下面给出了我们客户端发起连接请求及服务端建立会话的全流程图

上文中已经讲过,建立连接是通过new ZooKeeper方法完成的,在ZooKeeper的构造方法中会创建一个ClientCnxn对象,并调用该对象的start方法,在该方法中会启动两个线程任务:sendThread和eventThread。
而sendThread线程就是我们去建立连接的核心线程,在该线程的run方法中实际上是通过一个while循环,不断的执行,如果是第一次进来会去创建连接,如果连接状态是CONNECTED的话,则会最大不超过10秒去发送一次Ping请求保证连接不断开。
源码比较长,有些不重要的代码就直接省略了。
- public void run() {
- //发送Ping的间隔
- final int MAX_SEND_PING_INTERVAL = 10000; //10 seconds
- while (state.isAlive()) {
- try {
- //如果状态是CONNECTING的话就去创建连接
- if (!clientCnxnSocket.isConnected()) {
- startConnect(serverAddress);
- }
-
- //如果已经连接成功,则最大不超过10秒发送一次心跳
- if (state.isConnected()) {
- //这段逻辑实际上就是控制心跳的是发送间隔,避免过多的发送
- int timeToNextPing = readTimeout / 2 - clientCnxnSocket.getIdleSend() -
- ((clientCnxnSocket.getIdleSend() > 1000) ? 1000 : 0);
- if (timeToNextPing <= 0 || clientCnxnSocket.getIdleSend() > MAX_SEND_PING_INTERVAL) {
- sendPing();
- clientCnxnSocket.updateLastSend();
- } else {
- if (timeToNextPing < to) {
- to = timeToNextPing;
- }
- }
- }
- }
- }
- void connect(InetSocketAddress addr) throws IOException {
- SocketChannel sock = createSock();
- try {
- //会调用ZK的服务端完成会话创建
- registerAndConnect(sock, addr);
- } catch (IOException e) {
-
- }
- }
-
- void registerAndConnect(SocketChannel sock, InetSocketAddress addr)
- throws IOException {
- sockKey = sock.register(selector, SelectionKey.OP_CONNECT);
- //调用NIO开启会话
- boolean immediateConnect = sock.connect(addr);
-
- }
服务端由NIOServerCnxnFactory启动线程去接收请求,NIOServerCnxnFactory启动时会启动四类线程:
AcceptThread:该线程接收来自客户端的连接,并将其分配给SelectorThread(启动一个线程)。
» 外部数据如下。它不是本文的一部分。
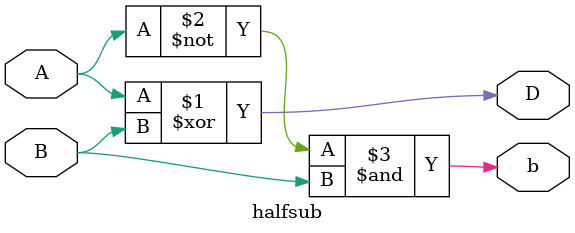
<source format=v>
module halfsub(A,B,D,b);
  input A,B;
  output reg D,b;
  assign  D=A^B;
  assign b=~A&B;
endmodule
  

</source>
SelectorThread:该线程执行select(),由于在处理大量连接时,select()会成为性能瓶颈,因此启动多个SelectorThread,使用系统属性zookeeper.nio.numSelectorThreads配置该类线程数,默认个数为 核心数/2。
WorkerThread:该线程执行基本的套接字读写,使用系统属性zookeeper.nio.numWorkerThreads配置该类线程数,默认为核心数∗2核心数∗2.如果该类线程数为0,则另外启动一线程进行IO处理,见下文worker thread介绍。
ConnectionExpirationThread:若连接上的session已过期,则关闭该连接。
该线程会接收客户端的请求
- public void run() {
- while (!stopped && !acceptSocket.socket().isClosed()) {
- select();
- }
- }
- private void select() {
- try {
- //查找就绪的连接
- selector.select();
-
- Iterator
selectedKeys = - selector.selectedKeys().iterator();
- while (!stopped && selectedKeys.hasNext()) {
-
- if (key.isAcceptable()) {
- //1:和当前服务建立链接。
- //2:获取远程客户端计算机地址信息。
- //3:判断当前链接是否超出最大限制。
- //4:调整为非阻塞模式。
- //5:轮询获取一个SelectorThread,将当前链接分配给该SelectorThread。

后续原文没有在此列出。